Fig. 4

Machine learning in screening key genes. (A) Key genes screening in the Lasso model. As λ increases, the values of the model coefficients gradually decrease from 9 to 2, which indicates that some coefficients are compressed to 0 as the regularization strength increases. The value of the binomial deviation gradually increases from 1.05 to 1.35. This indicates that the goodness of fit of the model may decrease as the regularization strength increases. The results show that when the λ value is 2, a balance is achieved between the goodness of fit of the model and the complexity of the model. (B) Key genes in the random forest (RF) model.

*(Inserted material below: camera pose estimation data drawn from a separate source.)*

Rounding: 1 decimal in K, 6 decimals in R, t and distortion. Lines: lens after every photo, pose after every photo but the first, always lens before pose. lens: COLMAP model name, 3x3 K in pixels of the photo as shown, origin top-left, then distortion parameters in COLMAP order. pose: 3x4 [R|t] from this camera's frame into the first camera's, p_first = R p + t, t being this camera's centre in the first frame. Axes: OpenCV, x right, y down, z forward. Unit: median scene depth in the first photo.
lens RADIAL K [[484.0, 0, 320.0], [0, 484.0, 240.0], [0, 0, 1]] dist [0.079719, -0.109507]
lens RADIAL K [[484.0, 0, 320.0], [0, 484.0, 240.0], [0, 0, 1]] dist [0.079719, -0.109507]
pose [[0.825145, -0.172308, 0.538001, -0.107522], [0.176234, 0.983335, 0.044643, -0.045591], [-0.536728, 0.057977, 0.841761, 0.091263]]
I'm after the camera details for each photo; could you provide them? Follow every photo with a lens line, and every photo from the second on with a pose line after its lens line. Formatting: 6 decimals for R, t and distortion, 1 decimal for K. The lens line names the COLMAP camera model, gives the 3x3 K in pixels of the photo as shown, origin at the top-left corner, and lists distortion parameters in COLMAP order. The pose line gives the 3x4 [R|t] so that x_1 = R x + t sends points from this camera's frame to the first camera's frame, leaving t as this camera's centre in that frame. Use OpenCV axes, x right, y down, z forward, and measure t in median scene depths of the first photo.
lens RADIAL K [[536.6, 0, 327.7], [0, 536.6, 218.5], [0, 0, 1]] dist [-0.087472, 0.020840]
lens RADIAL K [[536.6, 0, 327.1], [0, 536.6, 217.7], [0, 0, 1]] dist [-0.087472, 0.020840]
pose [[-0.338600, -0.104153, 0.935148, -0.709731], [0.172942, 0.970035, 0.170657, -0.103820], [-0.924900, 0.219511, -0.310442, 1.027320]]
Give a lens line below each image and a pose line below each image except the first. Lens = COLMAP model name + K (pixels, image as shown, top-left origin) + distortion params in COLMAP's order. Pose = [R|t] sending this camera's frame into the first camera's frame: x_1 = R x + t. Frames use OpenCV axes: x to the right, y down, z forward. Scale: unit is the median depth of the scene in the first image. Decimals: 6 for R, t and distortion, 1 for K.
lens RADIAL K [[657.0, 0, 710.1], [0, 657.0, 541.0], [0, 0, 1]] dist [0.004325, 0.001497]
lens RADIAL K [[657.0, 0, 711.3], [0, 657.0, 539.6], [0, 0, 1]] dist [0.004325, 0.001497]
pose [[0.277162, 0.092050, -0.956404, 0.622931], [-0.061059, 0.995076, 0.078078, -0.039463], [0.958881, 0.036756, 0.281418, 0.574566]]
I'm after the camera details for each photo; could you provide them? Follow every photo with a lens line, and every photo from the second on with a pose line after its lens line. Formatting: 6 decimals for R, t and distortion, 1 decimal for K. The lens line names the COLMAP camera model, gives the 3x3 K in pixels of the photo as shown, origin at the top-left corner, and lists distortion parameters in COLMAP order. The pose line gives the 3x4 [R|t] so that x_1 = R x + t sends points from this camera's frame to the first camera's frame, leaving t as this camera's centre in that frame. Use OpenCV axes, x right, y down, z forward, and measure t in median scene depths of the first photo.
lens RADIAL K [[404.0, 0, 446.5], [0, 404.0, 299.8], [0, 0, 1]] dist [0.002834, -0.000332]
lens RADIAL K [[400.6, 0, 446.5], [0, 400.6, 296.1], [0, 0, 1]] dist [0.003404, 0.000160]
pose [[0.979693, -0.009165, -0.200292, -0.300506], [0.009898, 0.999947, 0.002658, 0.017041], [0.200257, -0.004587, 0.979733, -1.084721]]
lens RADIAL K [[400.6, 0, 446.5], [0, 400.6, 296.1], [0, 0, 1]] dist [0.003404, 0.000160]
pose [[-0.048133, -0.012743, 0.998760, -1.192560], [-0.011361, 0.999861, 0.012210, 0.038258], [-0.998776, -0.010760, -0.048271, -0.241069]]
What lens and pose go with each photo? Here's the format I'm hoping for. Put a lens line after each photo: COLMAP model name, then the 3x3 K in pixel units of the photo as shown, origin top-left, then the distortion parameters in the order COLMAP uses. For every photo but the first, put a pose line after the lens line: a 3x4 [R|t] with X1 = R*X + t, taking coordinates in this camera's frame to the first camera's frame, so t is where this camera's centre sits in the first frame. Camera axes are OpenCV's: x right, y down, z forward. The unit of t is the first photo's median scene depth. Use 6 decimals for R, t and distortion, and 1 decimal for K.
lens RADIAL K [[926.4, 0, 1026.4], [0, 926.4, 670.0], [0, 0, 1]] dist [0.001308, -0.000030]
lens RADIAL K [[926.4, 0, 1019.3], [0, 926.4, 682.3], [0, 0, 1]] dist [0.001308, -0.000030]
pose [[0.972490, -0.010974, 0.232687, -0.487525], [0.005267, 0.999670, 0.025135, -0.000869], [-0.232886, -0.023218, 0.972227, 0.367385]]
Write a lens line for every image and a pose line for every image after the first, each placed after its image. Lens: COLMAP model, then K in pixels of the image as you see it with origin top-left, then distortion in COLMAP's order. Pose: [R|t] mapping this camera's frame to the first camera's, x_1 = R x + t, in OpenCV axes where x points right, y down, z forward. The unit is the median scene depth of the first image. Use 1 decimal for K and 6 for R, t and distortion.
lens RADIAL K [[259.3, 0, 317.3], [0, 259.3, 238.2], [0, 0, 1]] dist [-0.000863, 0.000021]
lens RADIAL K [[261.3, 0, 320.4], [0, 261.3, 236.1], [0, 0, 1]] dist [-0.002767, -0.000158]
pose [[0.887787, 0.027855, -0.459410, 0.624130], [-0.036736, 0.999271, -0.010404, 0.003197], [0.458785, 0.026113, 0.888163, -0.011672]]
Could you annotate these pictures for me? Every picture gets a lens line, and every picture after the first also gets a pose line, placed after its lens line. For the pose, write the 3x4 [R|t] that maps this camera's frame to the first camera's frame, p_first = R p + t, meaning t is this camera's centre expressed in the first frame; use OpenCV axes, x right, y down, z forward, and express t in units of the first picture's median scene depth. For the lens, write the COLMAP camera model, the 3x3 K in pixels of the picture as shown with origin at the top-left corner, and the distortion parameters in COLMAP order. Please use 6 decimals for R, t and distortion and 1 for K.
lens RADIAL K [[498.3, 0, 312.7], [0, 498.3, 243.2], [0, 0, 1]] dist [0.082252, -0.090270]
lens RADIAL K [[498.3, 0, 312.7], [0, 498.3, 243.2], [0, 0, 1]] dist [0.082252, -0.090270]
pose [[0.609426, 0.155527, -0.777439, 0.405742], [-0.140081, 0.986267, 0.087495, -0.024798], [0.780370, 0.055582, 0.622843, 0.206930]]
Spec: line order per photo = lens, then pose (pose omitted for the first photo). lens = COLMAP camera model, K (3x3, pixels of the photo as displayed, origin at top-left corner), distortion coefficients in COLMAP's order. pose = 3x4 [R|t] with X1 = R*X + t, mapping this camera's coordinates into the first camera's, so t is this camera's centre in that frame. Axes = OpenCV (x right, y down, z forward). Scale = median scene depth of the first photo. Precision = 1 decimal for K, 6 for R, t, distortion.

The horizontal axis represents the number of trees in the RF, and the vertical axis represents the error. As the number of trees increases, the error of the RF model will gradually decrease. We sort the genes screened by importance. (C) Key genes in the SVM-RFE model. The horizontal axis represents the number of features. The results show that changes in the number of features will change the accuracy and error of the model. When the number of features is 7, the highest accuracy and the lowest error are obtained. (D) Venn diagram shows that 2 key genes are identified via the above three algorithms. LASSO: Least Absolute Shrinkage and Selection Operator. SVM-RFE: Support Vector Machine-Recursive Feature Elimination. RF: Random Forest.